Call of Duty Drama in the video game industry continues to unfold this week as publisher Activision created another reason for the gaming community to shake its collective head in disappointment and bewilderment.  The company dismissed two key members of developer Infinity Ward over what seems to be a difference of opinion.  The basic gist of it all is that Infinity Ward wanted to continue treating their top-selling Call of Duty franchise with careful respect, while Activision wants to run it into the ground for the sake of a quick profit.  Kombo summarizes the mess.

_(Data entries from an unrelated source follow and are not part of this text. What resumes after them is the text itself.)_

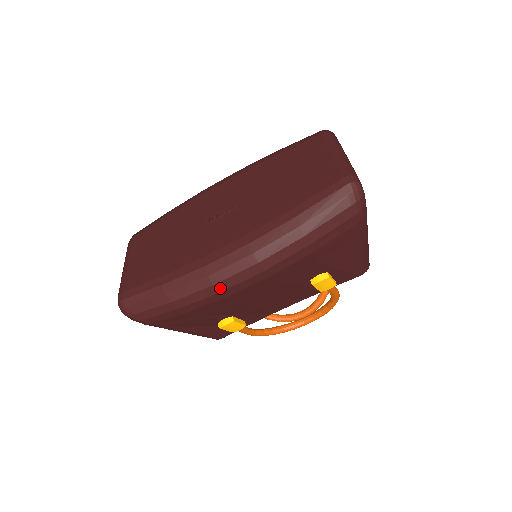
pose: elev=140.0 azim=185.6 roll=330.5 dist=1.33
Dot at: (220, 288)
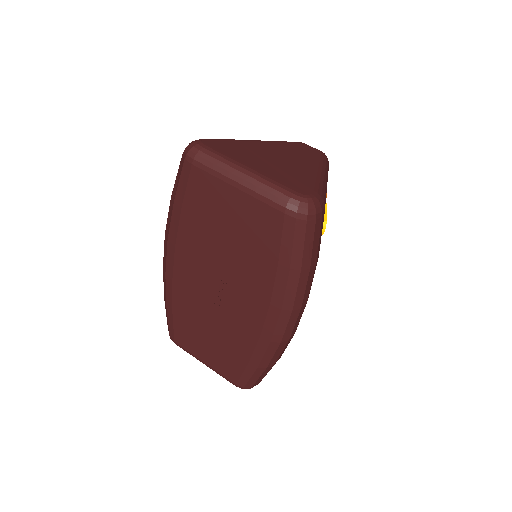
Dot at: (293, 334)
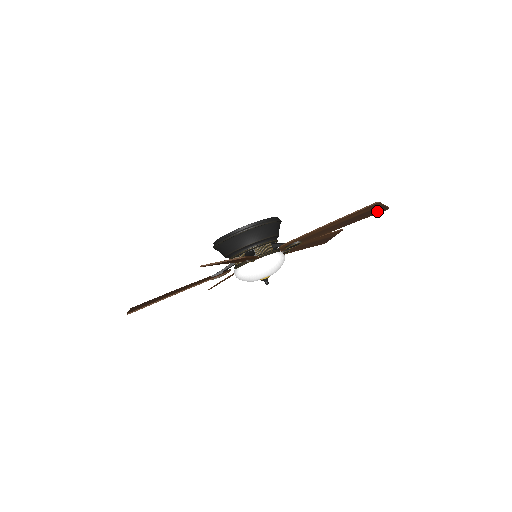
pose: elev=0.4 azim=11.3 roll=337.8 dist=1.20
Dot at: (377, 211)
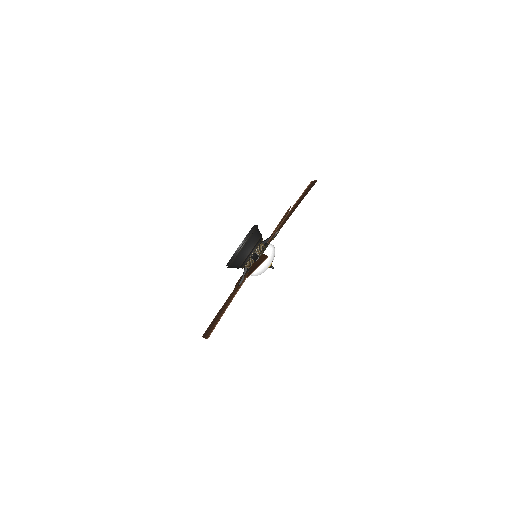
Dot at: (312, 186)
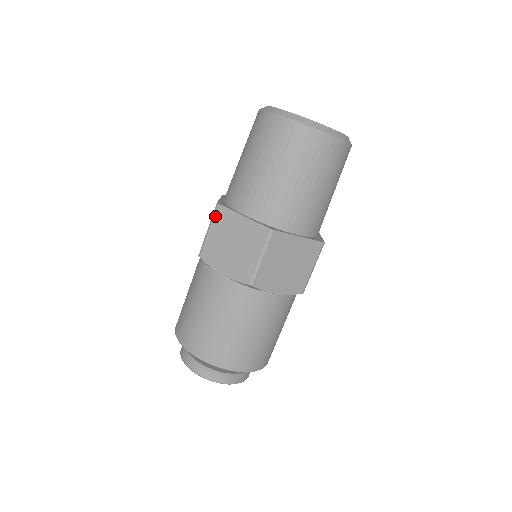
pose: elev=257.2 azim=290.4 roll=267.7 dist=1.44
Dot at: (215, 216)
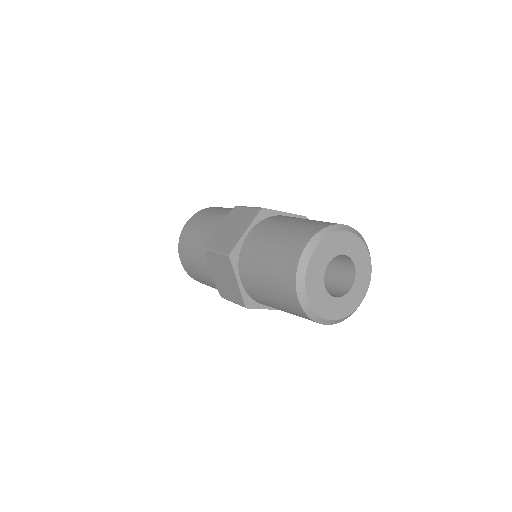
Dot at: (224, 256)
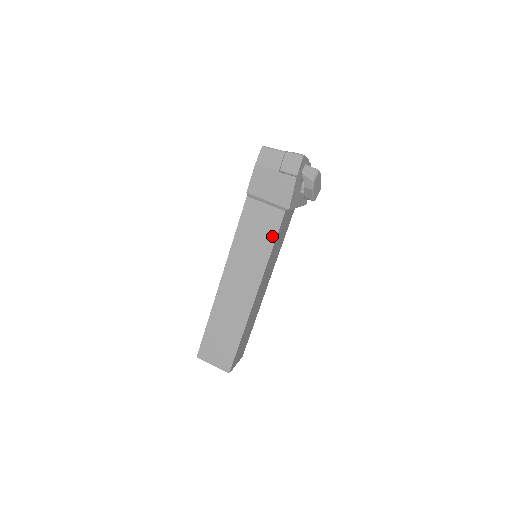
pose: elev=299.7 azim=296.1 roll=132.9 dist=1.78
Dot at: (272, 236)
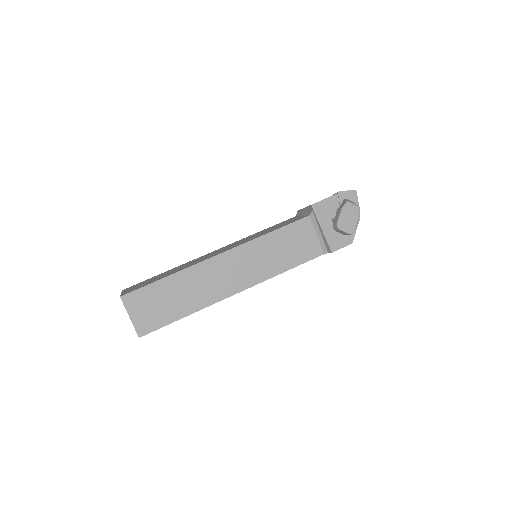
Dot at: (282, 226)
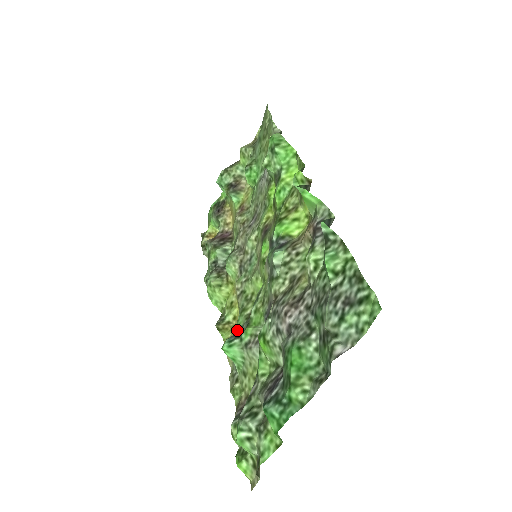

That brings the story to the afternoon of Tuesday, March 2. Word got out that Bobby Kotick was planning to make an appearance at the Infinity Ward studios to address the employees. The exact details of that meeting haven't come to light, but it likely had something to do with Activision's latest press release.  The presser outlines several changes to the Call of Duty series. Some highlights include:

  • Infinity Ward -- as it stands now -- will continue to develop DLC for Modern Warfare 2.
  • A new Call of Duty business group will be created to treat Call of Duty with the same focus that Blizzard games are treated with.
  • Treyarch will release a new Call of Duty game in 2010.
  • A studio -- possibly IW, possibly not -- will release the 2011 annualized version of the CoD franchise.
  • The studio Sledgehammer games, comprised of members of the Dead Space team, will make a new "action-adventure" CoD in addition to the annualized FPS CoD.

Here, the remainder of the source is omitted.